Highlights & Insights¶
- "Pruning = Reorganization on Model Families": Treating other variants as a "capability component library" bypasses the need for post-training—a significant paradigm shift.
- Near-dense performance without post-training: 97.3% retention with zero repair costs makes compression "cost-controlled and plug-and-play."
- Efficiency through Multi-fidelity search: Using calibration data volume as fidelity and warm-starting with random middle-layer deletions makes black-box optimization feasible for large LLMs.
- Orthogonal search space encoding: The layered representation of delete/select/merge is a clean and reusable design template.
Limitations & Future Work¶
- Dependency on variants: Requires a family of homologous task-specific models. Without an existing ecosystem, the overhead of fine-tuning these variants returns.
- Pruning ceiling: Performance collapses beyond ~50% deletion. Denser models like Llama-3 show diminishing returns.
- Layer-level granularity: The search is limited to whole layers. Finer granularity (attention heads, FFN channels) might preserve more capability at high ratios but would cause search space explosion.
- Calibration data sensitivity: While cross-task generalization was validated, the sampling of \(\lambda\) and sensitivity to specific calibration tasks remains open for tuning.
Related Work & Insights¶
- Comparison with ShortGPT / LaCo: Unlike manual metrics for single-model deletion, GPTailor uses data-driven search across multiple variants. While LaCo merges similar layers within one model, this work emphasizes cross-model merging.
- Comparison with NAS-based Weight-Sharing Pruning: Unlike NAS which requires expensive training, this method searches over pre-fine-tuned variants.

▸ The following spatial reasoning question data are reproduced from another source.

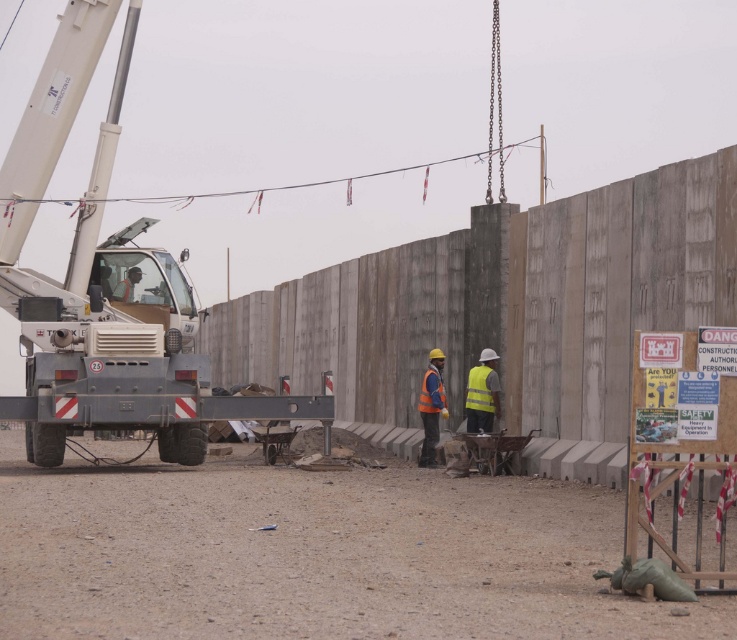
Question: Considering the relative positions of gray metallic crane at left and yellow reflective safety vest at center in the image provided, where is gray metallic crane at left located with respect to yellow reflective safety vest at center?

Choices:
 (A) left
 (B) right

Answer: (A)

Question: Can you confirm if gray metallic crane at left is thinner than yellow reflective safety vest at center?

Choices:
 (A) no
 (B) yes

Answer: (A)

Question: Where is gray metallic crane at left located in relation to yellow reflective safety vest at center in the image?

Choices:
 (A) below
 (B) above

Answer: (B)

Question: Which object is closer to the camera taking this photo?

Choices:
 (A) gray metallic crane at left
 (B) orange reflective safety vest at center

Answer: (A)

Question: Which of the following is the farthest from the observer?

Choices:
 (A) orange reflective safety vest at center
 (B) gray metallic crane at left

Answer: (A)

Question: Estimate the real-world distances between objects in this image. Which object is farther from the gray metallic crane at left?

Choices:
 (A) reflective orange vest at center
 (B) orange reflective safety vest at center

Answer: (B)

- Comparison with Model Merging: Merging (task-arithmetic) is utilized as a means to compensate for pruning losses rather than an end to simply enhance capabilities.
Rating¶
- Novelty: ⭐⭐⭐⭐⭐ Reformulating structured pruning as "zeroth-order optimization on model families" is a true paradigm shift.
- Experimental Thoroughness: ⭐⭐⭐⭐⭐ Comprehensive benchmarks, multiple fair baselines, and thorough ablation.
- Writing Quality: ⭐⭐⭐⭐ Clear problem formulation and logical flow.
- Value: ⭐⭐⭐⭐⭐ 97.3% retention without post-training is highly valuable for deployment.